The DX7 did not sound like anything that came before. It was the sound of a generation.
The Yamaha DX7 was released in 1983 as the first affordable digital synthesizer to use frequency modulation (FM) synthesis as its core sound generation method. FM synthesis had been theorized since the 1960s and was pioneered by John Chowning at Stanford University. The DX7 was the first affordable hardware synthesizer to implement the technology.
FM synthesis produces sounds by using one oscillator (called the modulator) to modulate the frequency of another oscillator (called the carrier). When the modulator’s frequency is low, the effect sounds like a slow wavering. When it is high and close to the carrier frequency, it produces metallic, bell-like tones that analogue synthesis could not easily create.
The DX7’s most famous preset was the electric piano sound. The patch combined FM operators in a ratio that produced a bright, punchy electric piano tone. It was not meant to replicate a Fender Rhodes. It was its own thing, a digital electric piano sound. The sound appeared on album after album throughout the 1980s and 1990s.
The DX7 sold approximately 200,000 units between its 1983 release and discontinuation in 1989. For comparison, the Minimoog sold approximately 13,000 units over 14 years. The DX7 was not the most common synthesizer because it was the best. It was the most common because it was affordable, sounded good, and the factory presets were excellent starting points for people who did not understand FM synthesis deeply.

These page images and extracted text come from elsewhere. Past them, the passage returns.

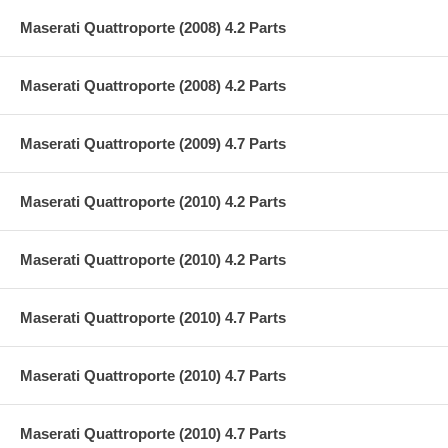
Maserati Quattroporte (2008) 4.2 Parts
Maserati Quattroporte (2008) 4.2 Parts
Maserati Quattroporte (2009) 4.7 Parts
Maserati Quattroporte (2010) 4.2 Parts
Maserati Quattroporte (2010) 4.2 Parts
Maserati Quattroporte (2010) 4.7 Parts
Maserati Quattroporte (2010) 4.7 Parts
Maserati Quattroporte (2010) 4.7 Parts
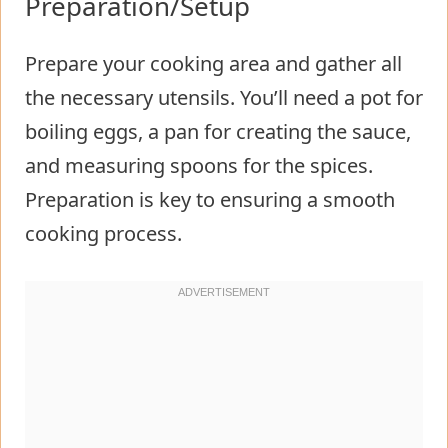
Preparation/Setup
Prepare your cooking area and gather all
the necessary utensils. You’ll need a pot for
boiling eggs, a pan for creating the sauce,
and measuring spoons for the spices.
Preparation is key to ensuring a smooth
cooking process.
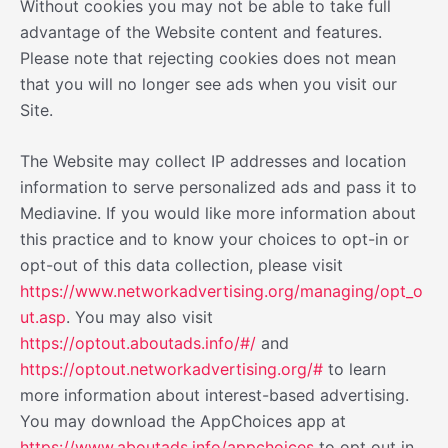
Without cookies you may not be able to take full
advantage of the Website content and features.
Please note that rejecting cookies does not mean
that you will no longer see ads when you visit our
Site.
The Website may collect IP addresses and location
information to serve personalized ads and pass it to
Mediavine. If you would like more information about
this practice and to know your choices to opt-in or
opt-out of this data collection, please visit
https://www.networkadvertising.org/managing/opt_o
ut.asp
. You may also visit
https://optout.aboutads.info/#/
and
https://optout.networkadvertising.org/#
to learn
more information about interest-based advertising.
You may download the AppChoices app at
https://www.aboutads.info/appchoices
to opt out in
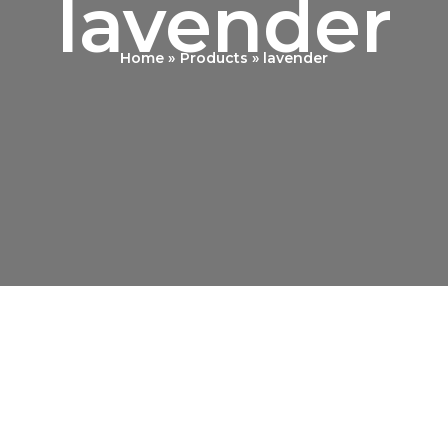
lavender
Home
Products
lavender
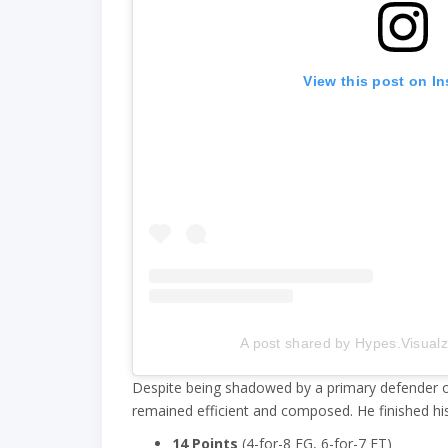
View this post on I
A post shared by Hypes.Visual
Despite being shadowed by a primary defender o
remained efficient and composed. He finished his 
14 Points
(4-for-8 FG, 6-for-7 FT)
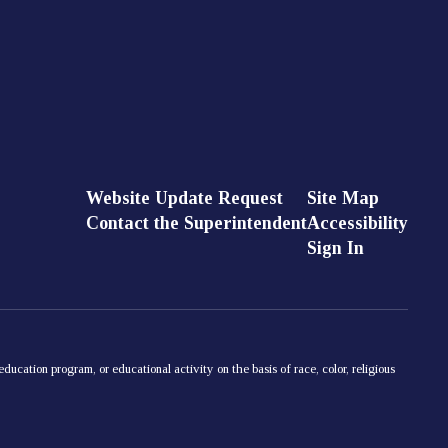
Website Update Request
Site Map
Contact the Superintendent
Accessibility
Sign In
ducation program, or educational activity on the basis of race, color, religious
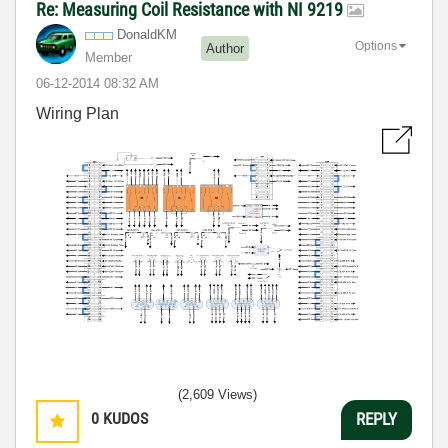
Re: Measuring Coil Resistance with NI 9219
DonaldKM
Options
Author
Member
‎06-12-2014
08:32 AM
Wiring Plan
(2,609 Views)
0
KUDOS
REPLY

The FM synthesis revival began in earnest with the release of the Yamaha Reface DX in 2015, a miniature FM synthesizer that brought the DX7’s engine to a portable, affordable format. Software FM synthesizers had been available since the 1990s, but the Reface DX was the signal that the hardware market was ready for FM again. In 2018, Yamaha released the Montage, a flagship synthesizer with a fully updated FM engine. The 1980s sound had become aesthetically desirable again.